RIchard Gere sul set con Sidney Lumet
Malcompreso e maltrattato, soprattutto dai critici italiani, e nemmeno apprezzato a suo tempo dal pubblico. Eppure oggi questo Power, un Lumet dell’86, ci appare profetico e assai contemporaneo, raccontando di comunicazione, persuasione, manipolazione, attraverso il personaggio di un image maker, e anche un po’ spin doctor, al soldo di candidati a varie poltrone politiche. Uno che si crede capace di trasformare anche il peggiore, o più mediocre, degli uomini in un candidaro credibile in grado di attiare milioni di voti. Scontato?
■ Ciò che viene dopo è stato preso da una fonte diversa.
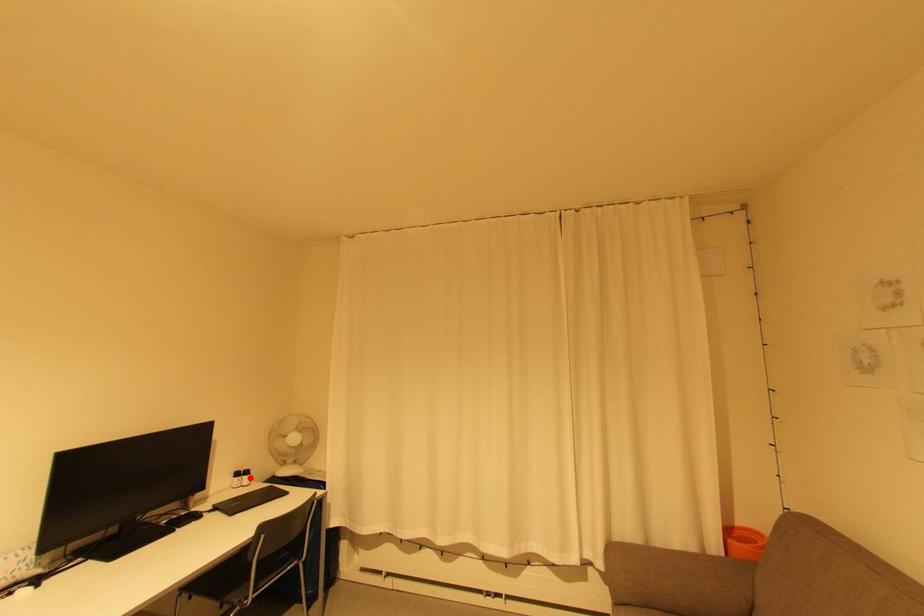
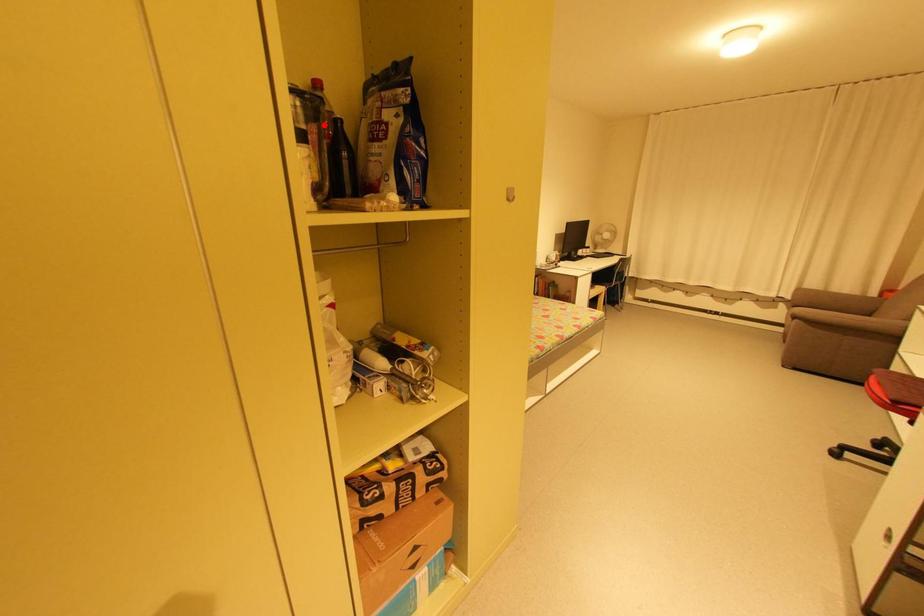
I am providing you with two images of the same scene from different viewpoints. A red point is marked on the first image and another point is marked on the second image. Is the marked point in image1 the same physical position as the marked point in image2?

No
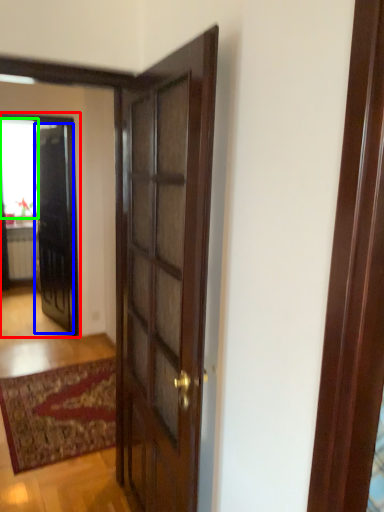
Question: Based on their relative distances, which object is nearer to elevator (highlighted by a red box)? Choose from door (highlighted by a blue box) and window (highlighted by a green box).

Choices:
 (A) door
 (B) window

Answer: (A)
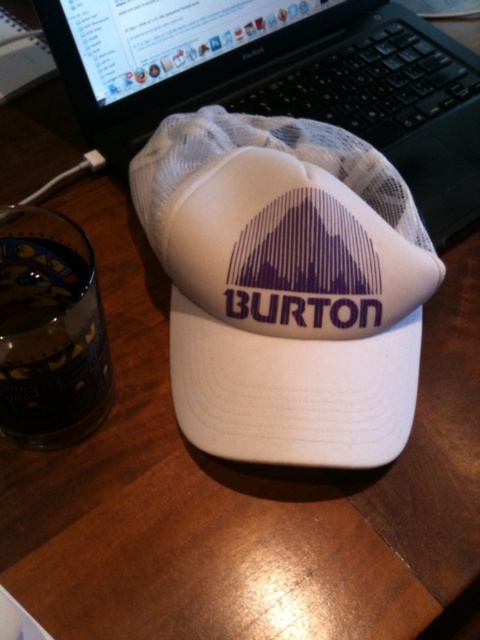
Question: Is white mesh hat at center positioned at the back of white mesh laptop at upper center?

Choices:
 (A) no
 (B) yes

Answer: (A)

Question: Which point is farther from the camera taking this photo?

Choices:
 (A) (388, 330)
 (B) (468, 161)

Answer: (B)

Question: Which object is closer to the camera taking this photo?

Choices:
 (A) white mesh laptop at upper center
 (B) white mesh hat at center

Answer: (B)

Question: Is white mesh hat at center behind white mesh laptop at upper center?

Choices:
 (A) no
 (B) yes

Answer: (A)

Question: Can you confirm if white mesh hat at center is positioned to the left of white mesh laptop at upper center?

Choices:
 (A) no
 (B) yes

Answer: (B)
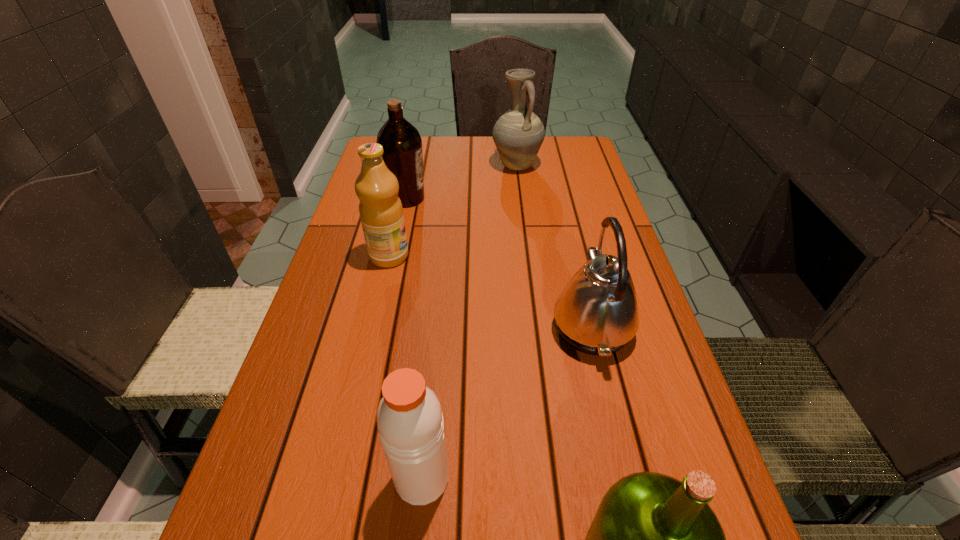
Locate an element on the screen. free spot between the second farthest olive oil and the second nearest object is located at coordinates (406, 367).

Identify the location of free space between the kettle and the fifth nearest object. The height and width of the screenshot is (540, 960). (499, 263).

Identify which object is located as the second nearest to the third farthest object. Please provide its 2D coordinates. Your answer should be formatted as a tuple, i.e. [(x, y)], where the tuple contains the x and y coordinates of a point satisfying the conditions above.

[(596, 313)]

Identify the location of object that is the fourth closest one to the nearest olive oil. (402, 144).

Select which olive oil appears as the closest to the rightmost olive oil. Please provide its 2D coordinates. Your answer should be formatted as a tuple, i.e. [(x, y)], where the tuple contains the x and y coordinates of a point satisfying the conditions above.

[(381, 212)]

Locate which olive oil is the closest to the farthest olive oil. Please provide its 2D coordinates. Your answer should be formatted as a tuple, i.e. [(x, y)], where the tuple contains the x and y coordinates of a point satisfying the conditions above.

[(381, 212)]

The image size is (960, 540). I want to click on free location that satisfies the following two spatial constraints: 1. on the label of the fifth farthest object; 2. on the left side of the farthest olive oil, so click(x=345, y=478).

What are the coordinates of `free location that satisfies the following two spatial constraints: 1. on the label of the farthest olive oil; 2. on the left side of the shaker` in the screenshot? It's located at (345, 478).

The height and width of the screenshot is (540, 960). Identify the location of vacant region that satisfies the following two spatial constraints: 1. on the handle side of the farthest object; 2. on the label of the third farthest object. (528, 256).

This screenshot has width=960, height=540. I want to click on blank space that satisfies the following two spatial constraints: 1. on the label of the farthest olive oil; 2. on the back side of the shaker, so click(345, 478).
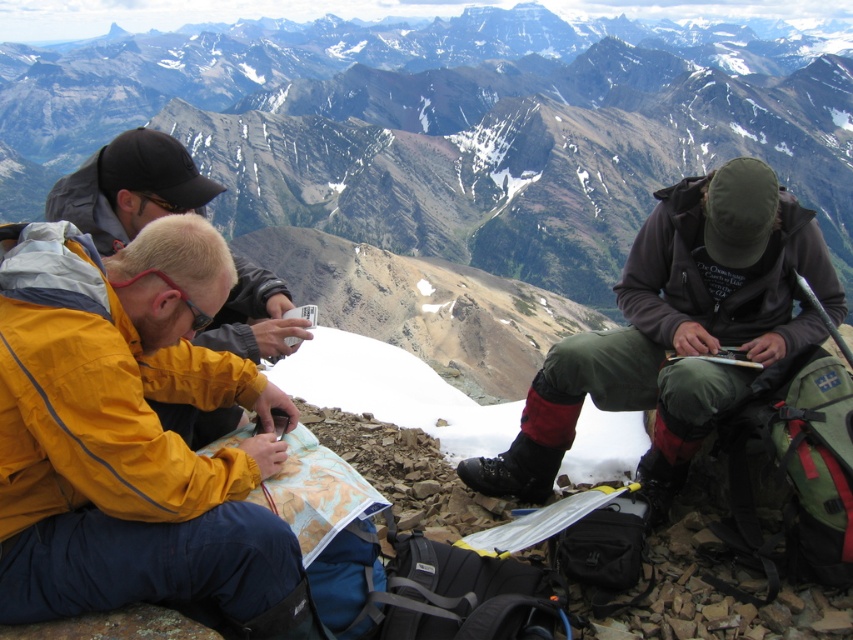
Can you confirm if yellow waterproof jacket at lower left is thinner than dark brown jacket at right?

Yes, yellow waterproof jacket at lower left is thinner than dark brown jacket at right.

From the picture: Between yellow waterproof jacket at lower left and dark brown jacket at right, which one is positioned lower?

yellow waterproof jacket at lower left is lower down.

What do you see at coordinates (128, 432) in the screenshot? I see `yellow waterproof jacket at lower left` at bounding box center [128, 432].

You are a GUI agent. You are given a task and a screenshot of the screen. Output one action in this format:
    pyautogui.click(x=<x>, y=<y>)
    Task: Click on the yellow waterproof jacket at lower left
    
    Given the screenshot: What is the action you would take?
    pyautogui.click(x=128, y=432)

Based on the photo, is rocky mountain range at center to the right of dark brown jacket at right from the viewer's perspective?

Indeed, rocky mountain range at center is positioned on the right side of dark brown jacket at right.

Is rocky mountain range at center bigger than dark brown jacket at right?

Yes.

Measure the distance between rocky mountain range at center and camera.

rocky mountain range at center and camera are 573.25 feet apart from each other.

I want to click on rocky mountain range at center, so [x=457, y=128].

Who is positioned more to the left, rocky mountain range at center or yellow waterproof jacket at lower left?

From the viewer's perspective, yellow waterproof jacket at lower left appears more on the left side.

From the picture: Does rocky mountain range at center appear on the left side of yellow waterproof jacket at lower left?

No, rocky mountain range at center is not to the left of yellow waterproof jacket at lower left.

Which is in front, point (585, 96) or point (33, 294)?

Point (33, 294) is more forward.

The width and height of the screenshot is (853, 640). Find the location of `rocky mountain range at center`. rocky mountain range at center is located at coordinates (457, 128).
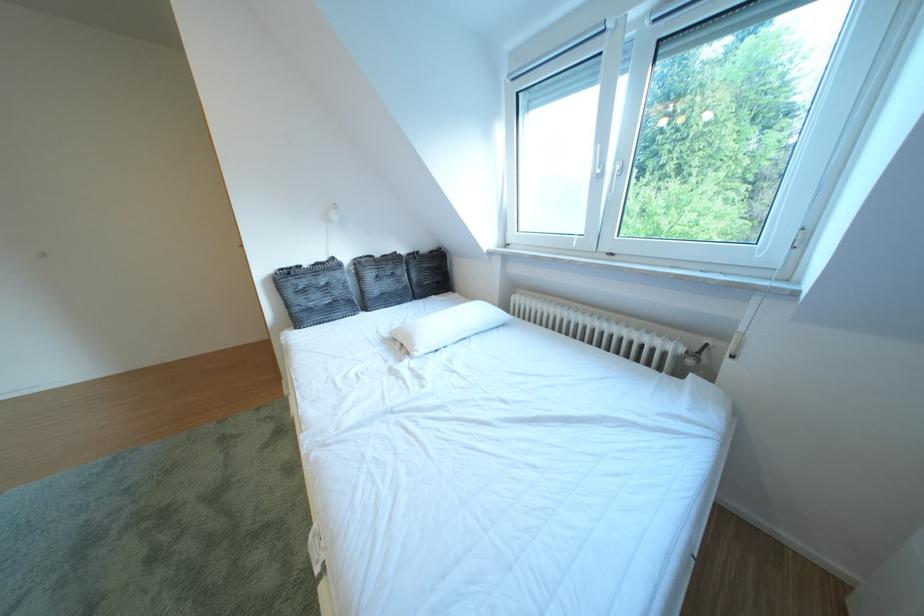
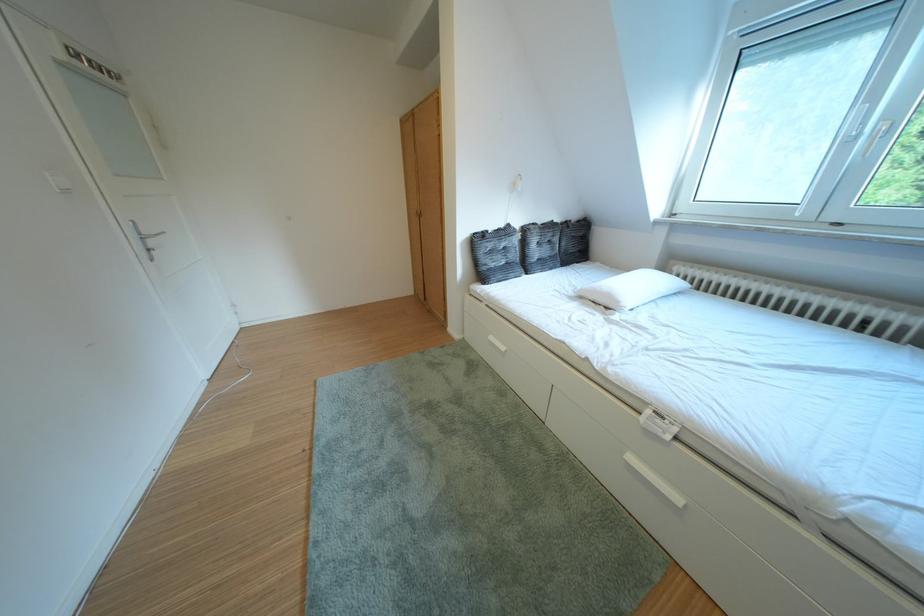
Find the pixel in the second image that matches pixel 439 253 in the first image.

(588, 222)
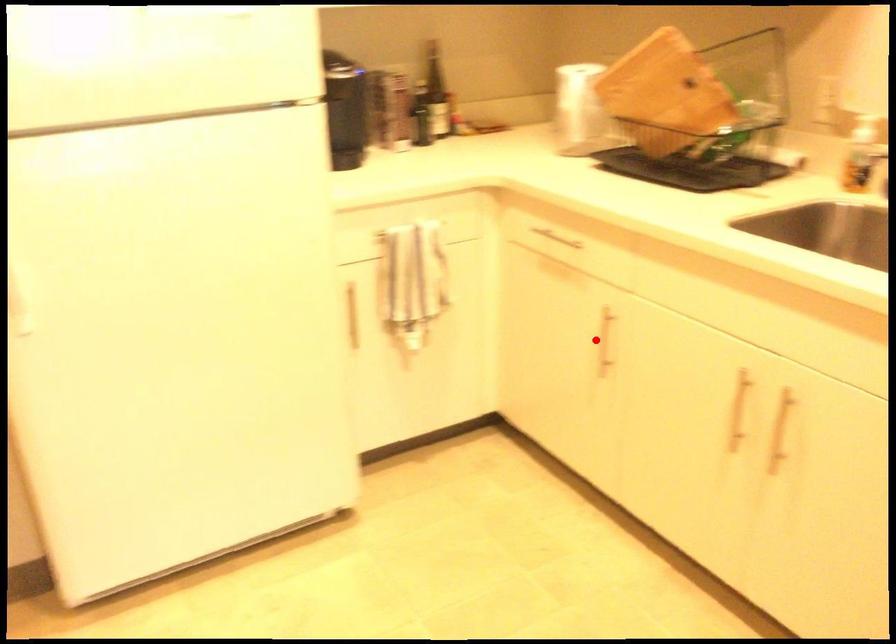
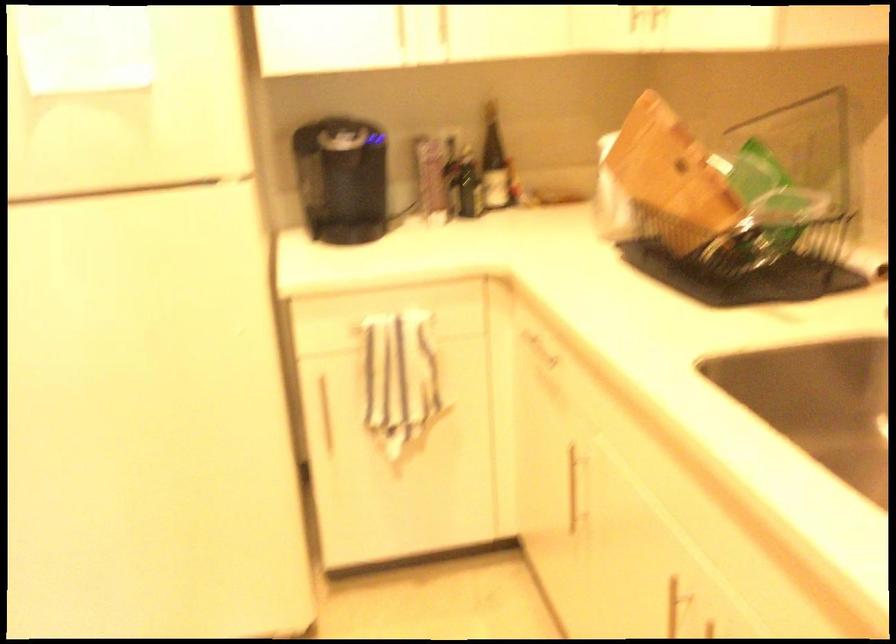
The point at the highlighted location is marked in the first image. Where is the corresponding point in the second image?

(576, 486)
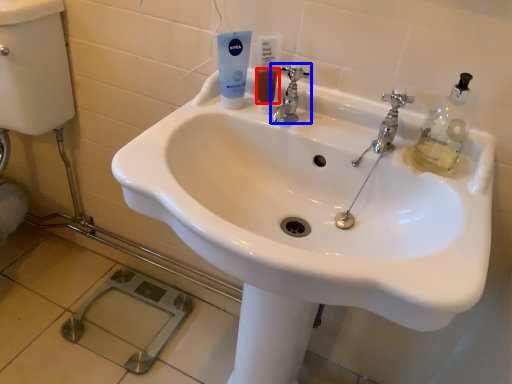
Question: Which point is further to the camera, liquid (highlighted by a red box) or tap (highlighted by a blue box)?

Choices:
 (A) liquid
 (B) tap

Answer: (A)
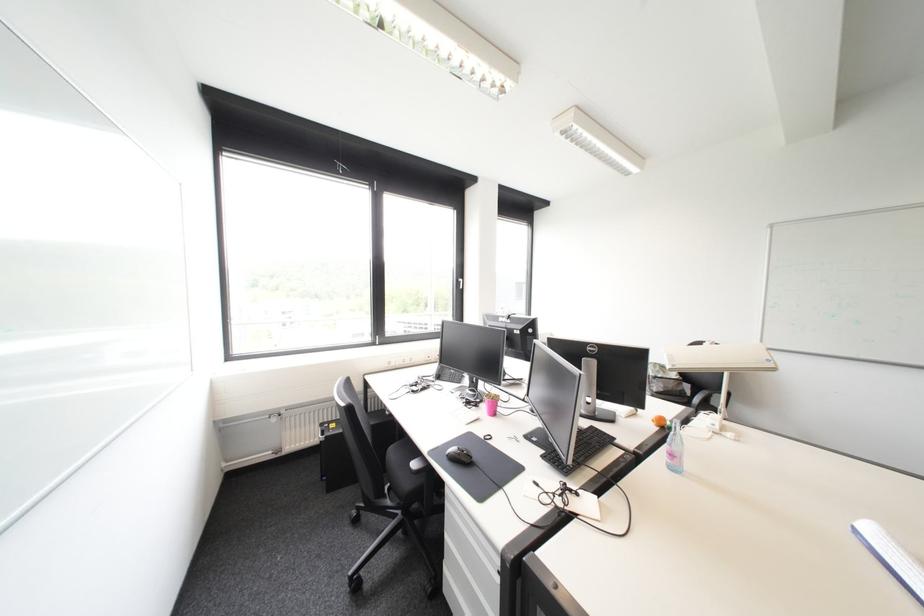
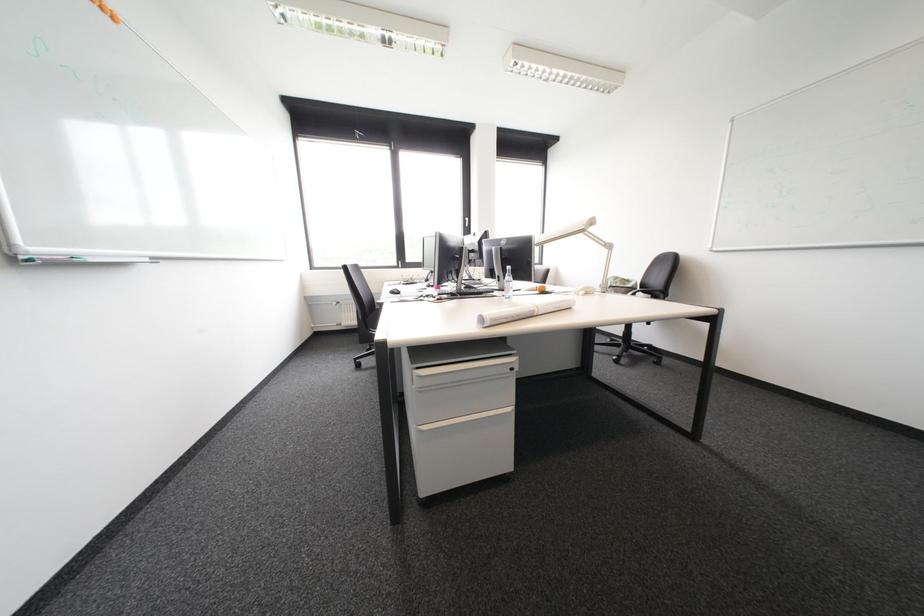
Question: I am providing you with two images of the same scene from different viewpoints. Which of the following objects are not visible in image2?

Choices:
 (A) red cushion
 (B) bottom drawer handle
 (C) black computer mouse
 (D) top drawer handle

Answer: (C)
Forse adesso, ma trent’anni fa o quasi – tanti ne son passati dall’apparire di questo Power – di queste cose poco si parlava, ancora meno si sapeva, e cinema e tv si occuavano d’altro, mica come adesso che il discorso della comunicazione in politica è diventato un’ossessione di massa, e dell’entertainment che alle masse si rivolge. Perdipiù dietro la mcchina da presa c’è Sidney Lumet, robusto narratore come pochi, che già i meccanismi mediatici in trasformazione aveva colto negli anni Settanta con Network – Quinto potere. In Power vediamo all’opera il mago dell’immagine Pete St. John (un Richard Gere al massimo del suo fulgore fisico e divistico), impegnato a lanciare chiunque, non importa chi sia e la sua qualità, basta che paghi. Lui, la sua assistente-amante (Kate Capshaw, non ancora signora Spielberg), l’ex moglie (Julie Christie, sempre meravigliosa), il suo mentore, l’uomo che lo ha scoperto (Gene Hackman). Intanto all’orizzonte si profilano altri concorenti, anche più squali di lui. Con un finale un po’ troppo consolatorio per essere credibile. Ma questo è un film che va sottratto alla dimenticanza e rivalutato.